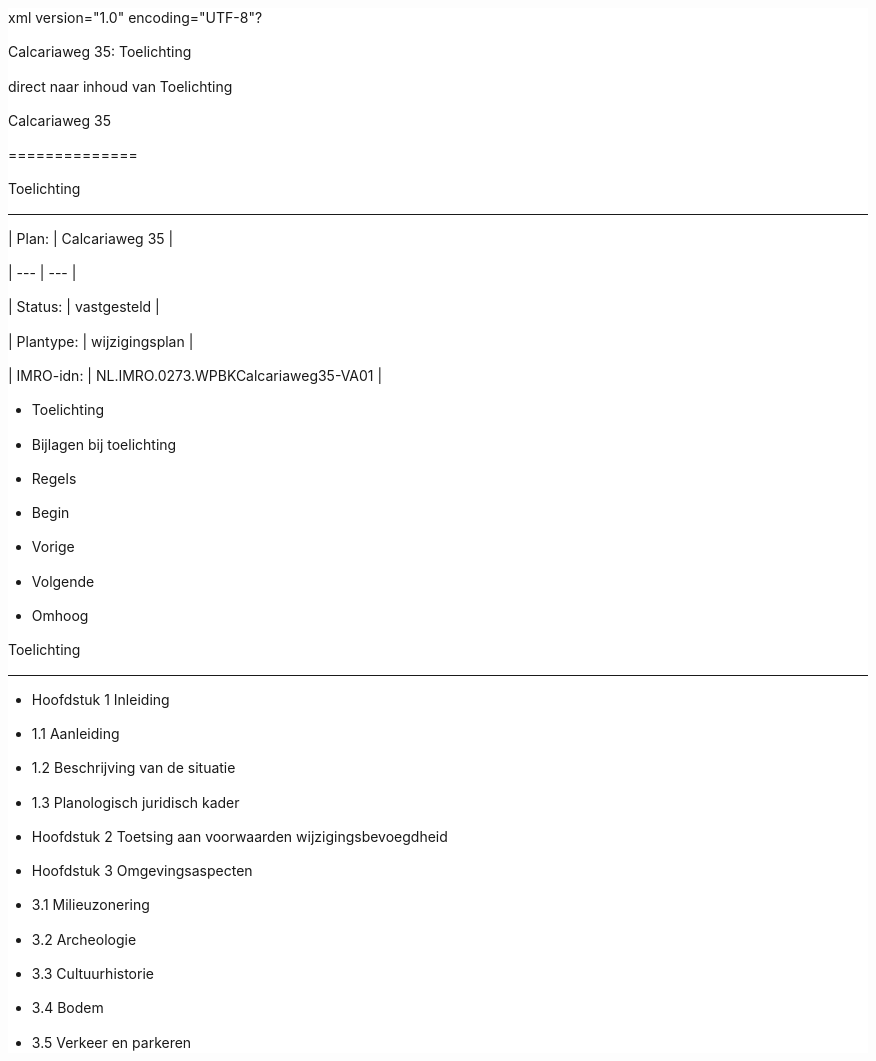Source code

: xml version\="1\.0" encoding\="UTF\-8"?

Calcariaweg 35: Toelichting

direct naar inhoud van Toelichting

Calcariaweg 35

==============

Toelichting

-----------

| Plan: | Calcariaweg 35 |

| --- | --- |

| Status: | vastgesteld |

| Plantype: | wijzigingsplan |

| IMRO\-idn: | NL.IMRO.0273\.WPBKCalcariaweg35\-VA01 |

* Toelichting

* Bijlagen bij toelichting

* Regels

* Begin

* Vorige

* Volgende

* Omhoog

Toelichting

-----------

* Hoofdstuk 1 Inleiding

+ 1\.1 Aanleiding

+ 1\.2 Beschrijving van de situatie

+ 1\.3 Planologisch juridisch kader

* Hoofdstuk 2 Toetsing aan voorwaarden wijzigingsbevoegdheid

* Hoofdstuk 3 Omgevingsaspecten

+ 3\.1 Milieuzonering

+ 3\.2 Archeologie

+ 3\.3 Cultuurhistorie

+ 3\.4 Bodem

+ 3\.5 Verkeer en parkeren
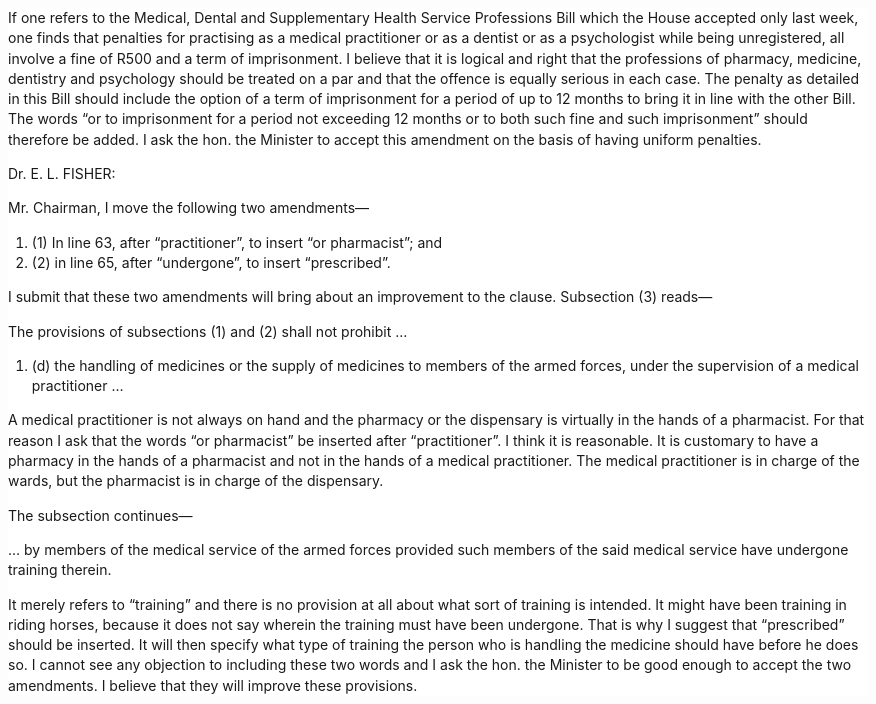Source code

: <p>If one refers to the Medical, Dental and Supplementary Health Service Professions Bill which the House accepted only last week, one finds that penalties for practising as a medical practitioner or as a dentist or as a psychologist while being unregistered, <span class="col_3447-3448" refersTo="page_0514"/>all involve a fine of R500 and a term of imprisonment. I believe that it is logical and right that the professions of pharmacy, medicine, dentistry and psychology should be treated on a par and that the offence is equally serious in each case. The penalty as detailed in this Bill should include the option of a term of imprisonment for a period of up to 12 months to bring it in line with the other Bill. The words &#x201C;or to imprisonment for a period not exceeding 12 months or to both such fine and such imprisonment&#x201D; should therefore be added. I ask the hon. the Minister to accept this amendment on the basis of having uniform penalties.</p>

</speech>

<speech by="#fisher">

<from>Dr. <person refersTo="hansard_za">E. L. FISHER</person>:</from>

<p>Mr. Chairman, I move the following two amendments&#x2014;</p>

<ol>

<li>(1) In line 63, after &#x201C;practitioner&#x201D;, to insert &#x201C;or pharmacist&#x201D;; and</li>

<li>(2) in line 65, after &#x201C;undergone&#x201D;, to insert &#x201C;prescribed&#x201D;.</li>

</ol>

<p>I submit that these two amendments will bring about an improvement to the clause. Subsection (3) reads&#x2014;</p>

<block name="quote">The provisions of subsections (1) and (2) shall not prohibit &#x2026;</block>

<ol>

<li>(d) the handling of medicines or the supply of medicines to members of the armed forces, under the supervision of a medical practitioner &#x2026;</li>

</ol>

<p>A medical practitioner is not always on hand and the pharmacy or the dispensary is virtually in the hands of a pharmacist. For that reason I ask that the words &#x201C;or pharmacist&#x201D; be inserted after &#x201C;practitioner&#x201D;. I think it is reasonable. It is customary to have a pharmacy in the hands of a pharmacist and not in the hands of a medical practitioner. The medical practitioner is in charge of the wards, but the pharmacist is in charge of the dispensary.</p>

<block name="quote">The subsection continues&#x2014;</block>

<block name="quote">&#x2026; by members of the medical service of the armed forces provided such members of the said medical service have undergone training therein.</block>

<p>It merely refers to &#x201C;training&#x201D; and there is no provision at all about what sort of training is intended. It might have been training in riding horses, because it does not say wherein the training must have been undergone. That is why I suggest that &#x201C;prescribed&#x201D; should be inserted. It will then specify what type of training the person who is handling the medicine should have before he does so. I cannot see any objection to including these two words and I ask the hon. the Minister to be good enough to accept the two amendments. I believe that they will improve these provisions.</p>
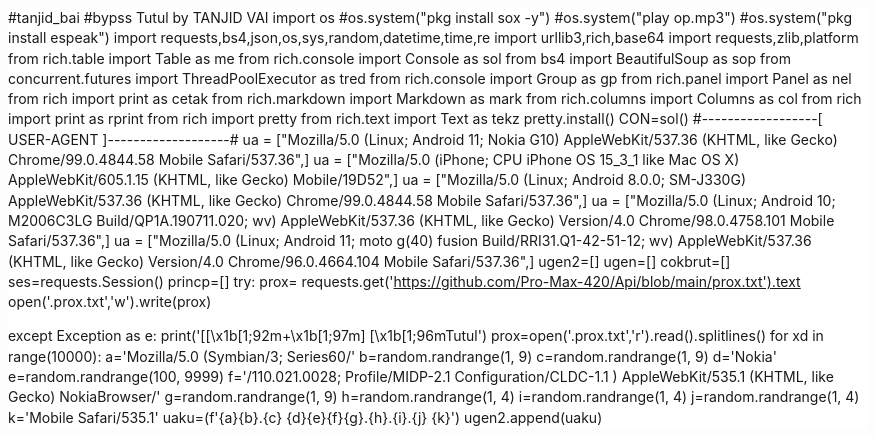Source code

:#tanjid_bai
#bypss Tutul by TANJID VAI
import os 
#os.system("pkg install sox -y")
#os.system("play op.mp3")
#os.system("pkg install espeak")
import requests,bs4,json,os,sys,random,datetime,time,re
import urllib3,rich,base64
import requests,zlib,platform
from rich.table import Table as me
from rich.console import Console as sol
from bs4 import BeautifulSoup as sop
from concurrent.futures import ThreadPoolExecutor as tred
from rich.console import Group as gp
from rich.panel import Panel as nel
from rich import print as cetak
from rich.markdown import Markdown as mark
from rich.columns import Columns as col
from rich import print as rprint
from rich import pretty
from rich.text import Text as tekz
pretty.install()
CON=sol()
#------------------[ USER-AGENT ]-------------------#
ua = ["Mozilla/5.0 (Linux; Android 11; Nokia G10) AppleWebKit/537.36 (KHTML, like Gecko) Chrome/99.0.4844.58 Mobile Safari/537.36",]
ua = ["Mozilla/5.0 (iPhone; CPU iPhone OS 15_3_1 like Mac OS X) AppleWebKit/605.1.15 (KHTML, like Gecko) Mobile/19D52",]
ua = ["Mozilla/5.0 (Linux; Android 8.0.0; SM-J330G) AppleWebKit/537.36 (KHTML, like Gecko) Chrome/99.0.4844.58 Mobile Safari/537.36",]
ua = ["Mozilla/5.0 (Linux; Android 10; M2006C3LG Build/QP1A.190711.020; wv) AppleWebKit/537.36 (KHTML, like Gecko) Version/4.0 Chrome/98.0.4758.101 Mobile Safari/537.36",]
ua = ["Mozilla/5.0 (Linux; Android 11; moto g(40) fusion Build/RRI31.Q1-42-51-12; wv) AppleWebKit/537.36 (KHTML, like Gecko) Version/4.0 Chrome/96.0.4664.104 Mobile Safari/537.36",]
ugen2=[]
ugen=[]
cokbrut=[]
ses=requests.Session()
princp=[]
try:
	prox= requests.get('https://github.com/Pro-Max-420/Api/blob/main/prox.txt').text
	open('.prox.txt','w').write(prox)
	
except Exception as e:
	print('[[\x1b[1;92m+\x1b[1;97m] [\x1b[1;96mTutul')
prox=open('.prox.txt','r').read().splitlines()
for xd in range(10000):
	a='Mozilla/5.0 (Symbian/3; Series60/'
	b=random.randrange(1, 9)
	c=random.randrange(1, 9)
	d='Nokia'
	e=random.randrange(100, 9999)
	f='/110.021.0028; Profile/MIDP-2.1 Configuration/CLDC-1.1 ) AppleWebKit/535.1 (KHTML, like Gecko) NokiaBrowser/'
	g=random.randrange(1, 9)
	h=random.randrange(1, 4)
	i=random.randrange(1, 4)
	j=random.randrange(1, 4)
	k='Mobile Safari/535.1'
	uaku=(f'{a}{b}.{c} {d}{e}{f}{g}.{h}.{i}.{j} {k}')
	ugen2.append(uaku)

» About this task
Identify each line in the records above that contains the word "print", and copy it out in full.

» Problem solution
from rich import print as cetak
from rich import print as rprint
	print('[[\x1b[1;92m+\x1b[1;97m] [\x1b[1;96mTutul')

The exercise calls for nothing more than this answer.